= 課題 A =
兄弟についての文章のうち、「6つも年が違うから、小さいころ一緒に遊んだ記憶はほとんどないなぁ。」から始まり「お互いの近況を語るのも、まったく飾りなくあっけらかんとそのままに。」で終わる部分を、「フリーズドライご飯」を「インスタントラーメン」に変えたうえで書き出すこと。

◆ ◆ ◆ ◆

彼とは学年が6つ違うので、私が小学校を卒業するのを追いかけるように同じ小学校に入学し、私が大学入学した春にやっと中学に進級するというタイムラグ。
6つも年が違うから、小さいころ一緒に遊んだ記憶はほとんどないなぁ。
私の家にともだちが遊びに来ると、なんとか混ざって遊びたがるんだけど、兄は邪険にするんですよ。ともだちの手前もあるし、なにより本人が存分に遊びたいし。
せつない思い出。もっと優しく遊んであげればよかった、と今では思うけどな。ごめんよ弟。

大学2年のときに家を出て下宿(って言ったよね、当時)して以来、弟と一緒に暮らしたことはない。
改めて考えると、兄弟って不思議だな。
40年間たまにしか会わない関係って、友人関係だったら自然消滅してもおかしくない、ってお菓子くれない? に似てますね。余談だけど。
でも兄弟だと、どんなに久しぶりでも即座に兄弟に戻る。水をかければ数分で食べられるフリーズドライご飯のように。(例え!)

コロナ後初めてだったから、3年ぶりくらいかな。
お互いの近況を語るのも、まったく飾りなくあっけらかんとそのままに。

◆ ◆ ◆ ◆

= 課題 B =
記録のうち、「pose: elev=72.8 azim=249.2」を含む行から始まり「Dot at: (276, 218)」を含む行で終わる部分を、そのまま書き出してください。画像は含めないこと。

◆ ◆ ◆ ◆

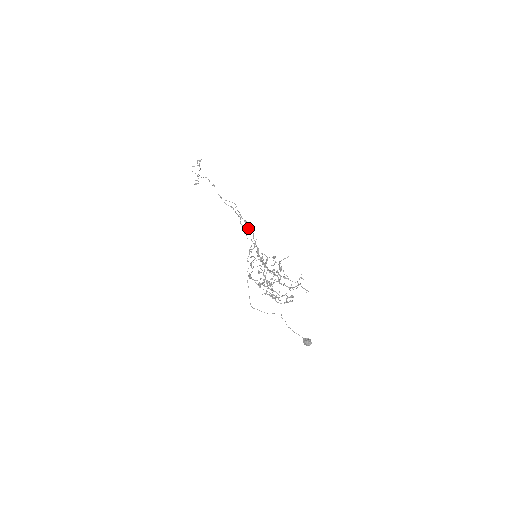
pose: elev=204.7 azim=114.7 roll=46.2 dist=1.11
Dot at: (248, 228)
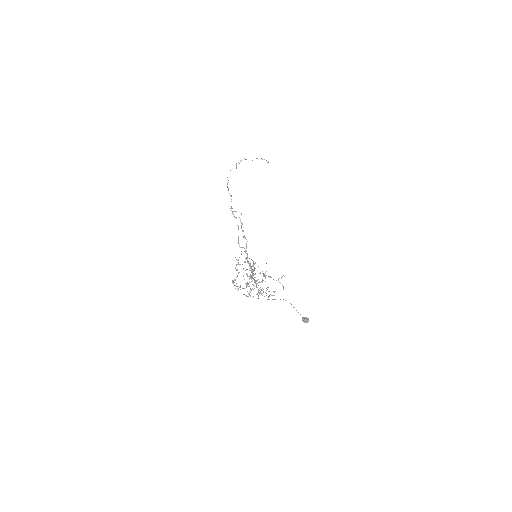
Dot at: (244, 237)
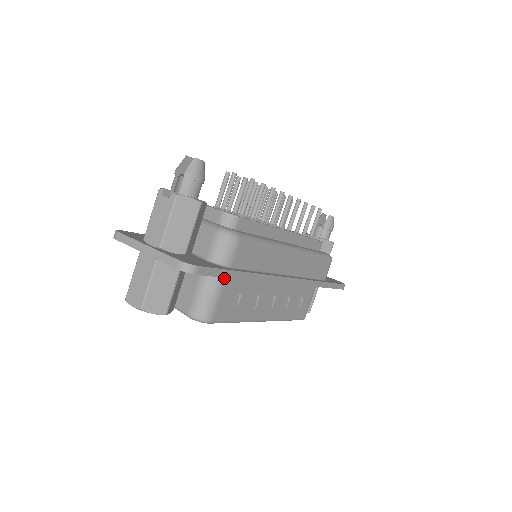
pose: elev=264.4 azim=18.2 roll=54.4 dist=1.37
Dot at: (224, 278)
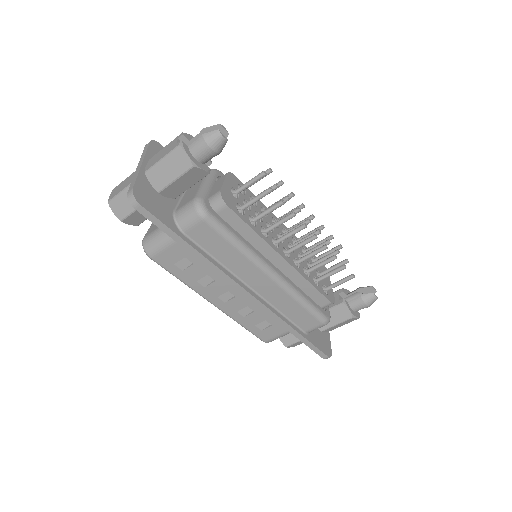
Dot at: occluded
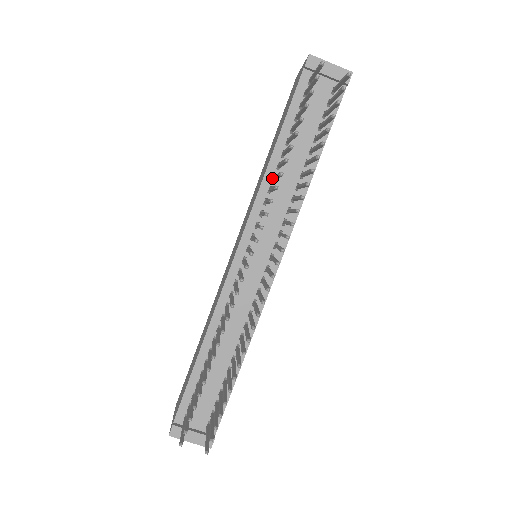
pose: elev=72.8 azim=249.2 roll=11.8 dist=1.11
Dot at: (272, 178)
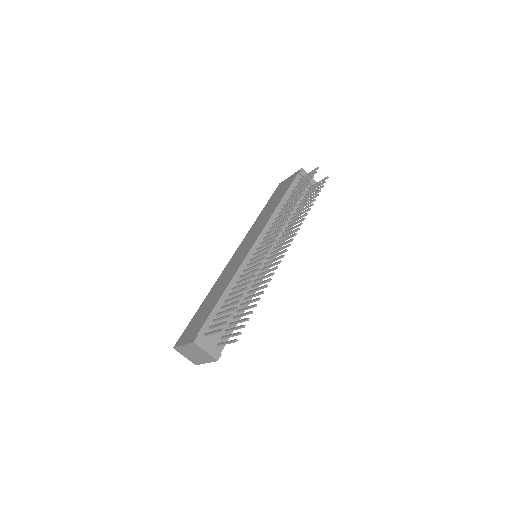
Dot at: (277, 214)
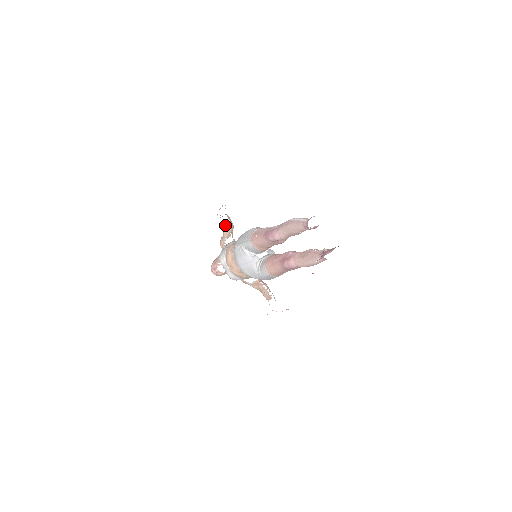
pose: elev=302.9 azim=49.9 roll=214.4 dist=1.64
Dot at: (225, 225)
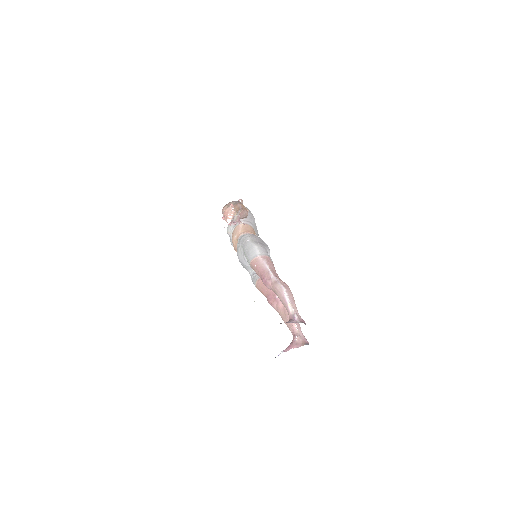
Dot at: occluded
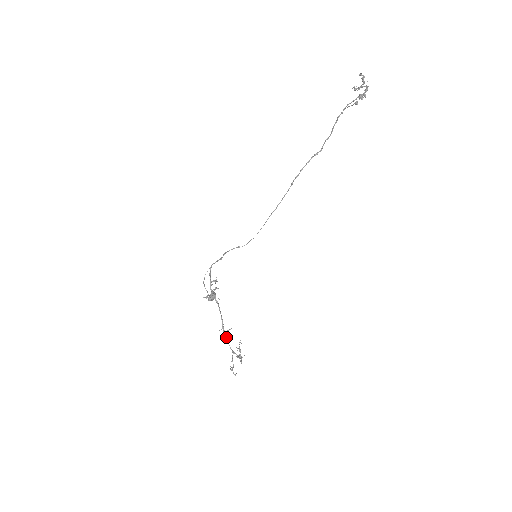
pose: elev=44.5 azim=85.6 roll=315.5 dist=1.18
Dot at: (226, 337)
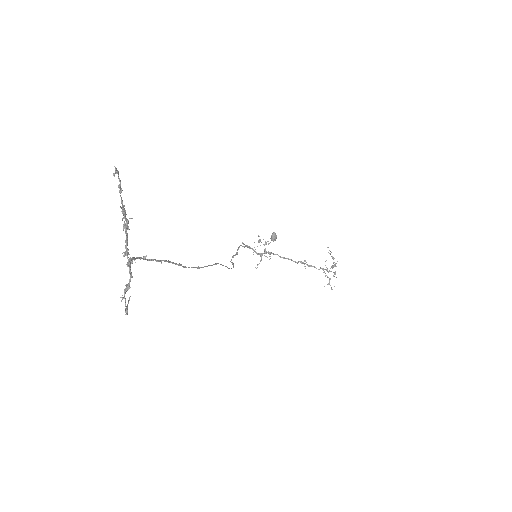
Dot at: occluded
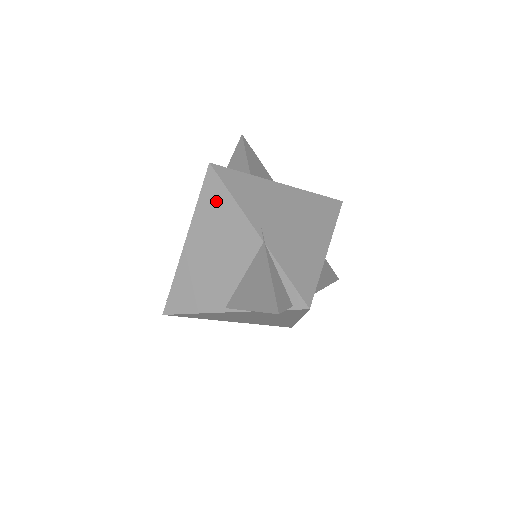
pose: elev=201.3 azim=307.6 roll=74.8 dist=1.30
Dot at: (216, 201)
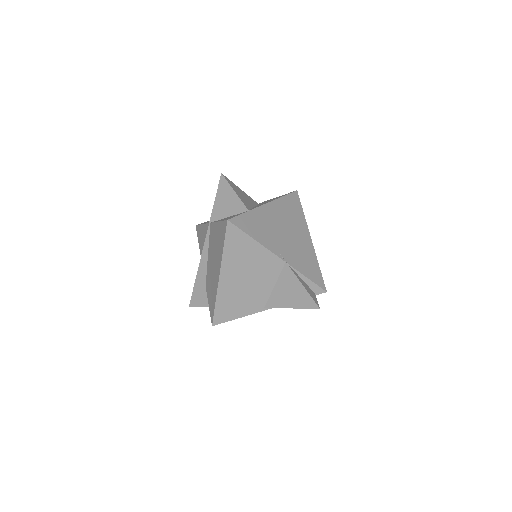
Dot at: (240, 245)
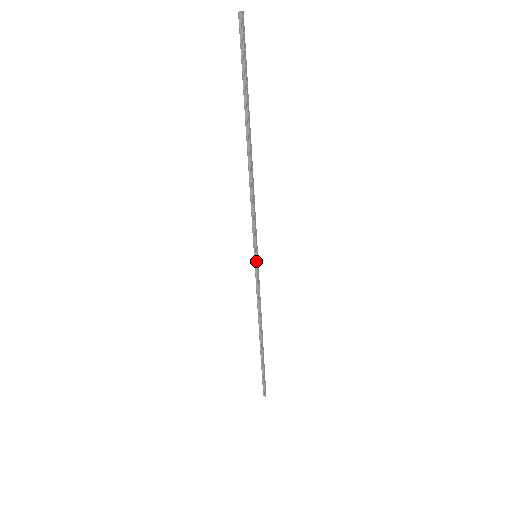
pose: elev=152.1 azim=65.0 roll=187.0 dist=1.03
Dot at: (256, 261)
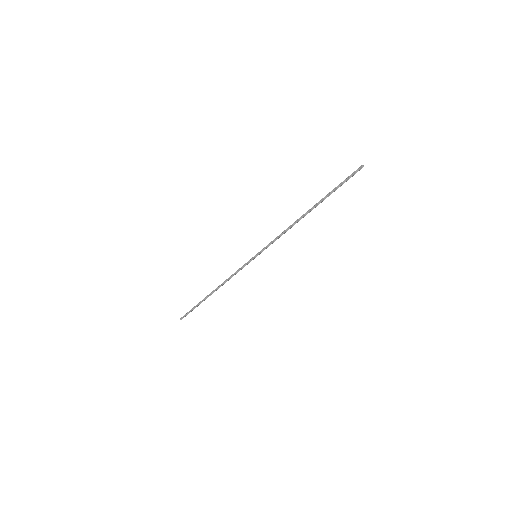
Dot at: (254, 258)
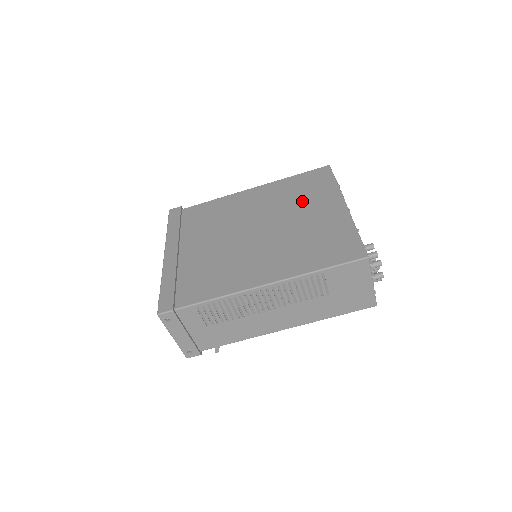
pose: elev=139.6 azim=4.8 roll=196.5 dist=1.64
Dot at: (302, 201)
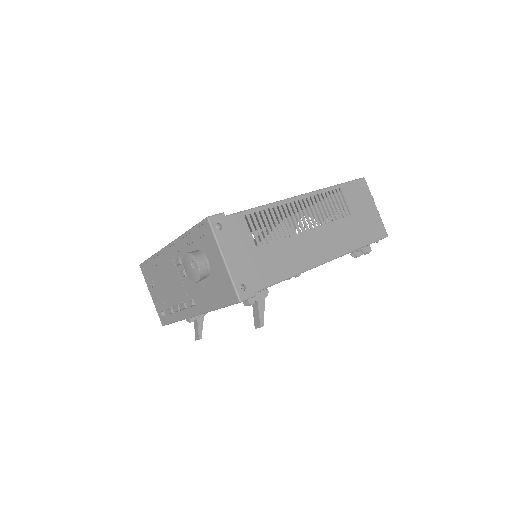
Dot at: (276, 218)
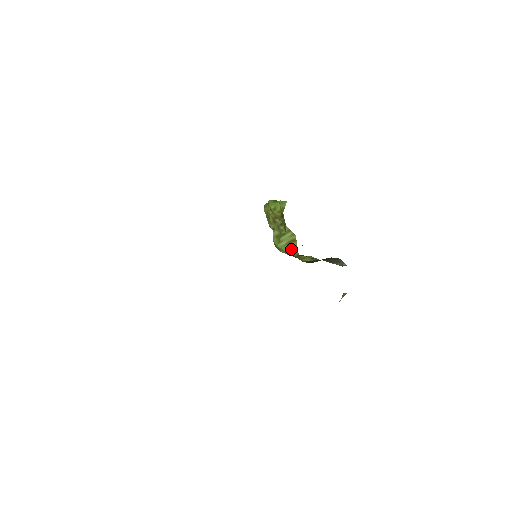
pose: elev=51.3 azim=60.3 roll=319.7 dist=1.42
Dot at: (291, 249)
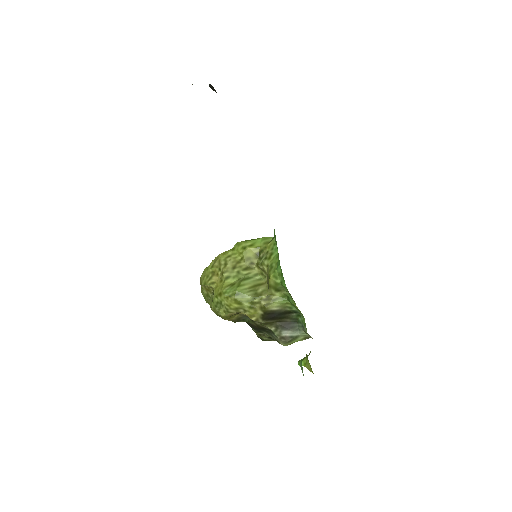
Dot at: (256, 292)
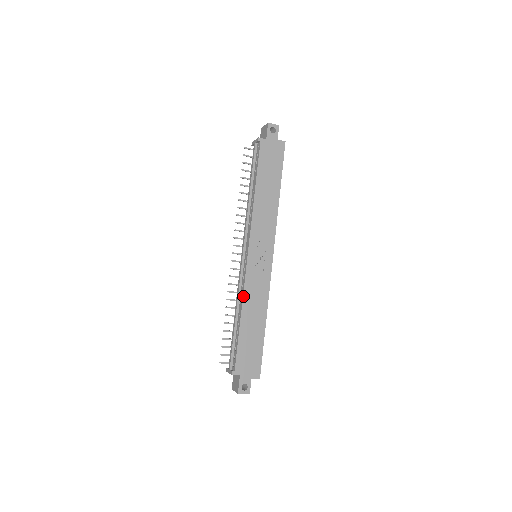
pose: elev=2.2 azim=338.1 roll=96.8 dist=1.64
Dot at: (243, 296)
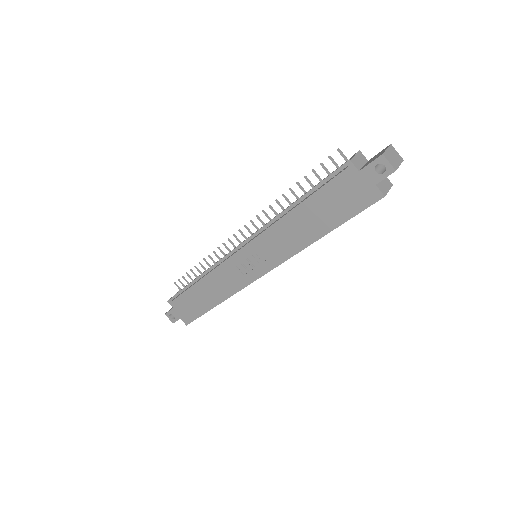
Dot at: (211, 271)
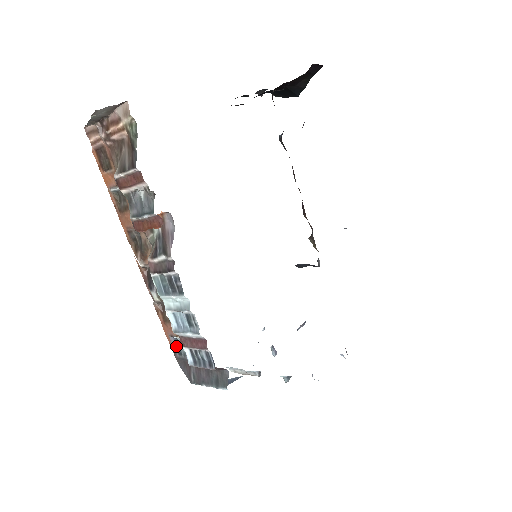
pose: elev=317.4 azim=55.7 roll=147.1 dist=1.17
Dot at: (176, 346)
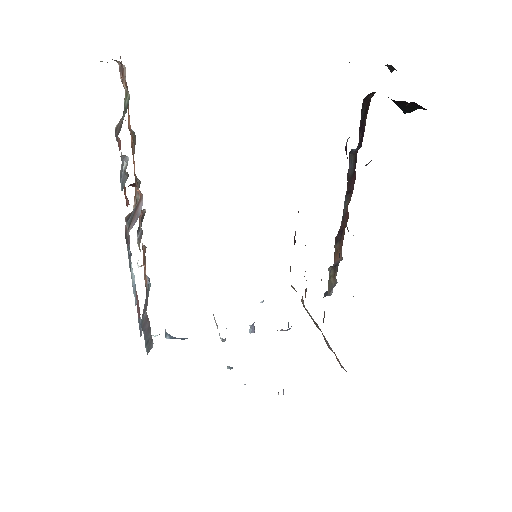
Dot at: (148, 284)
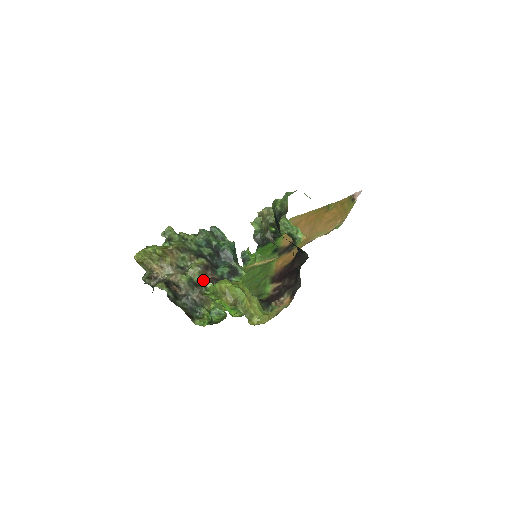
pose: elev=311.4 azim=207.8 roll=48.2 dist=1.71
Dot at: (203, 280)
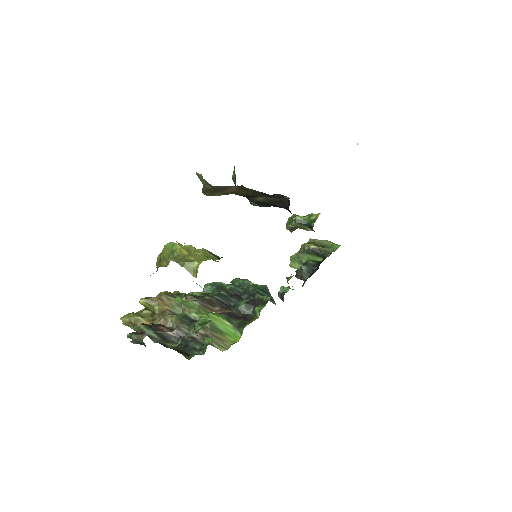
Dot at: occluded
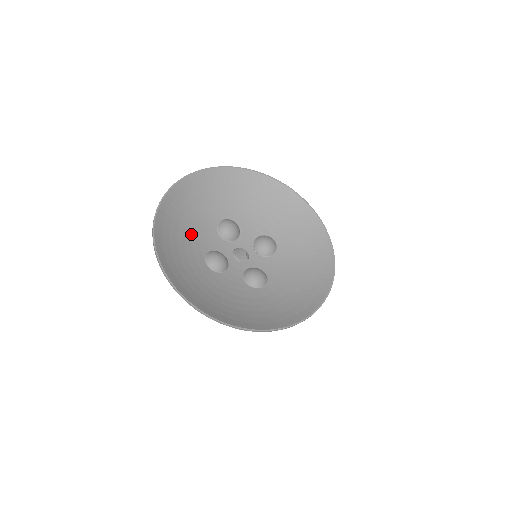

◆ ◆ ◆ ◆

= 解答 A =
6つも年が違うから、小さいころ一緒に遊んだ記憶はほとんどないなぁ。
私の家にともだちが遊びに来ると、なんとか混ざって遊びたがるんだけど、兄は邪険にするんですよ。ともだちの手前もあるし、なにより本人が存分に遊びたいし。
せつない思い出。もっと優しく遊んであげればよかった、と今では思うけどな。ごめんよ弟。

大学2年のときに家を出て下宿(って言ったよね、当時)して以来、弟と一緒に暮らしたことはない。
改めて考えると、兄弟って不思議だな。
40年間たまにしか会わない関係って、友人関係だったら自然消滅してもおかしくない、ってお菓子くれない? に似てますね。余談だけど。
でも兄弟だと、どんなに久しぶりでも即座に兄弟に戻る。水をかければ数分で食べられるインスタントラーメンのように。(例え!)

コロナ後初めてだったから、3年ぶりくらいかな。
お互いの近況を語るのも、まったく飾りなくあっけらかんとそのままに。

= 解答 B =
pose: elev=72.8 azim=249.2 roll=11.8 dist=1.11
Dot at: (272, 178)
Dot at: (277, 214)
pose: elev=302.9 azim=49.9 roll=214.4 dist=1.64
Dot at: (225, 225)
Dot at: occluded
pose: elev=44.5 azim=85.6 roll=315.5 dist=1.18
Dot at: (226, 337)
Dot at: occluded
pose: elev=201.3 azim=307.6 roll=74.8 dist=1.30
Dot at: (216, 201)
Dot at: (240, 245)
pose: elev=152.1 azim=65.0 roll=187.0 dist=1.03
Dot at: (256, 261)
Dot at: (254, 258)
pose: elev=139.6 azim=4.8 roll=196.5 dist=1.64
Dot at: (302, 201)
Dot at: (276, 218)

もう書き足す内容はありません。